Покидая его квартиру, я решила запереть дверь. Помимо основного у Романа был запасной комплект ключей. Знала, где он лежал, – в ящике тумбочки, в прихожей. Дворянкин мне его показывал, как бы случайно, но… он нарочно это сделал, чтобы подкинуть очередную иллюзорную надежду. Вот, мол, ключи, возможно, я дам их тебе. Потом. Его любимые слова: «возможно», «наверно», «ничего исключать нельзя», «когда-нибудь после», «я подумаю» и так далее. Не говорил «нет», но никакой определенности не давал, только надежду. Глупую пустую надежду.
Когда любишь, хватаешься за эту надежду как за соломинку. Я его любила. И ненавидела за то, что надежды не оправдывались.
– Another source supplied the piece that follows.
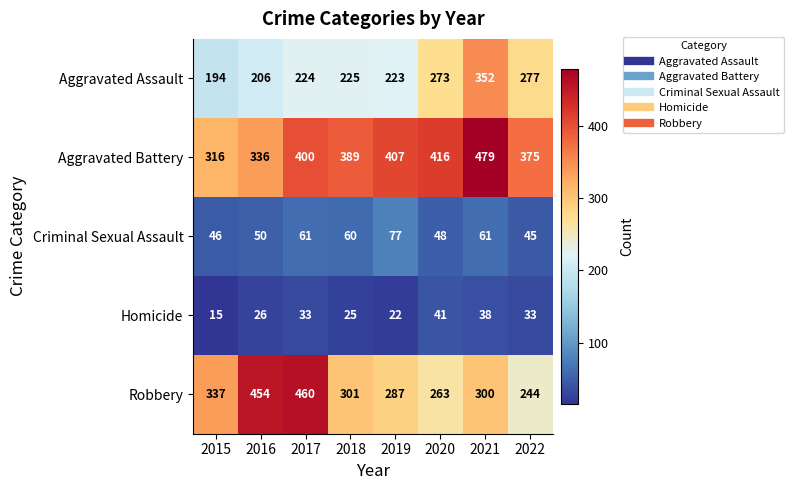

What is the difference between the highest and lowest values at 2015?

322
Заперев дверь, я положила ключи под коврик. Это все же лучше, чем оставить дверь открытой. А встречаться с Романом потом, чтобы вернуть ему ключи, я не хотела. Рубить концы, так рубить – одним махом. Я даже работу думала поменять после отпуска, чтобы в «Зеленом береге» его не видеть.
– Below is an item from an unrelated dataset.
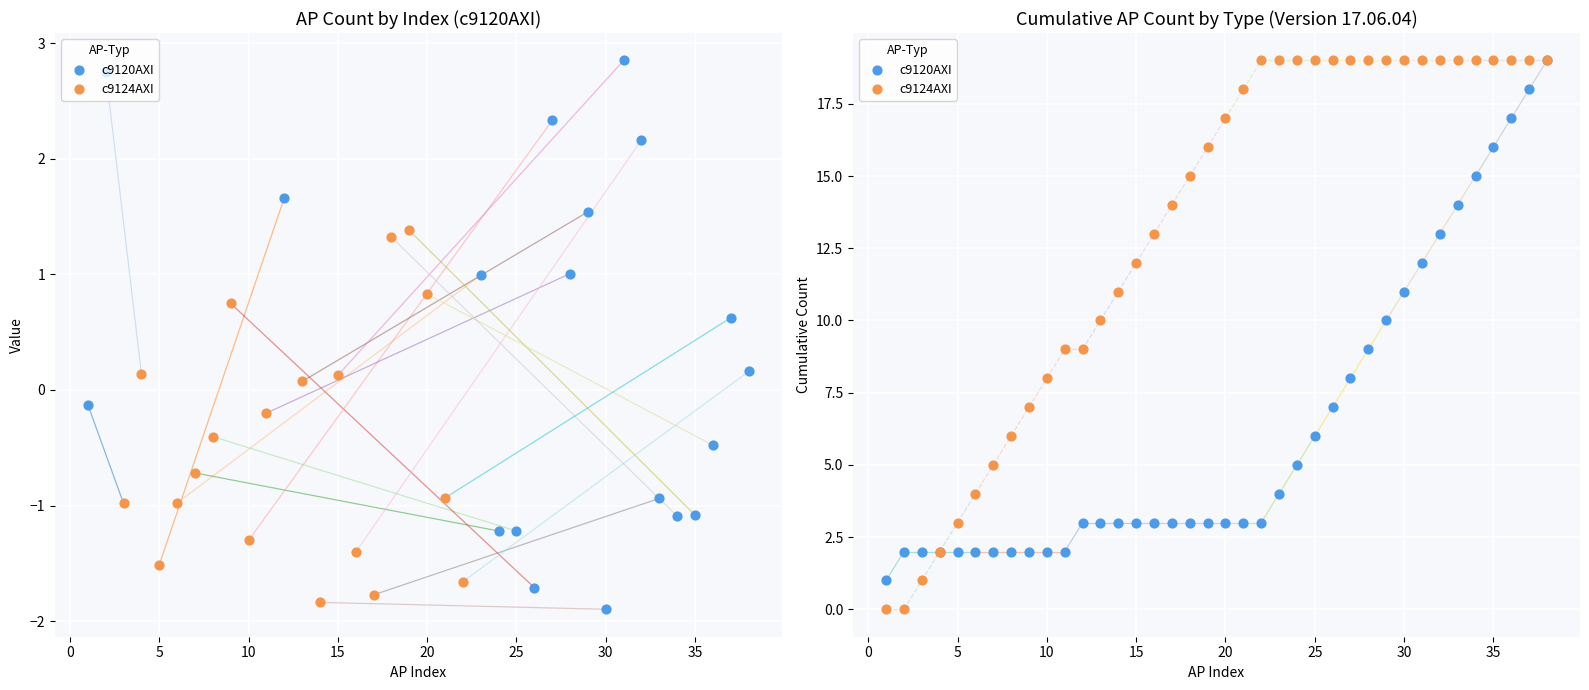

What are all the series names shown in the legend?

c9120AXI, c9124AXI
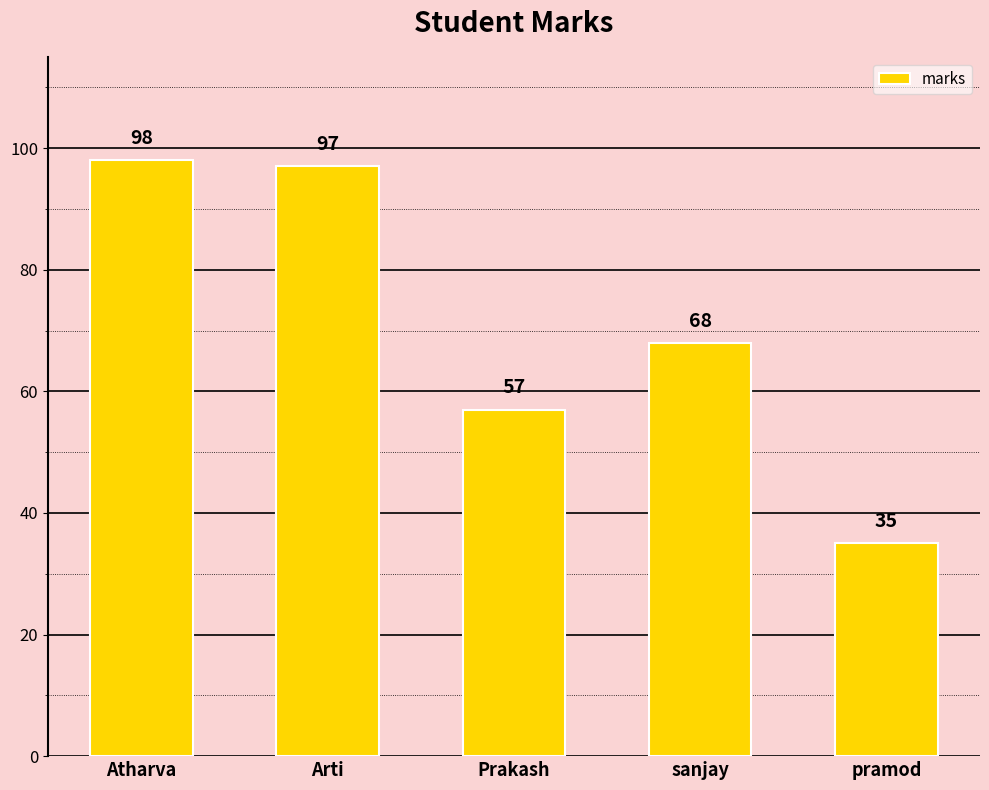

What is the difference between the values at sanjay and pramod?

33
– Вы кого-нибудь встретили в подъезде, когда уходили?
– Не знаю, не обратила внимания. Не до того мне было, меня трясло. Разве что… да нет, это не имеет значения и к делу не относится.
– В данном случае к делу относится все.
– Я стояла и ждала лифта, чтобы спуститься вниз. Когда он приехал и открылись двери, я увидела свое отражение. Такая же прическа, цвет волос, платье… Я подумала, что мне мерещится или в лифте зеркало, но там нет зеркала. Отражение двинулось мне навстречу.
Вы считаете, что я спятила? Думаю, то было временное помутнение – ведь меня лихорадило, и все воспринималось как в полусне. Но я не удивлюсь, если скоро на самом деле сойду с ума.
– Зачем вы оставили надписи на лбу Дворянкина и на зеркале?
– Я устала. Очень устала держать в себе эмоции. Мне было необходимо их выплеснуть, сделать то, чего я раньше себе не позволяла. Я захотела написать у Романа прямо на лбу, чтобы он понял, что я ушла от него навсегда. Но на лбу так мало места, а сказать хотелось гораздо больше.
– Понимаю, – усмехнулся адвокат. – Но столь экстравагантным поступком вы усложнили свое положение, поэтому вам придется дать объяснения следователю.
Встреча с адвокатом зародила в Таниной душе зыбкую, крошечную надежду на лучшее. Ей хотелось верить Морсину, но он мужчина, а мужчинам Таня не доверяла. Мужчинам верить нельзя – эта аксиома начала складываться в Таниной голове с раннего детства. Ее отец любил мечтать вслух. То, что это были всего лишь мечты, а не планы на будущее, за которыми непременно должны последовать конкретные действия, Таня поняла много позже, а тогда, в пять лет, девочка принимала слова родителя за чистую монету.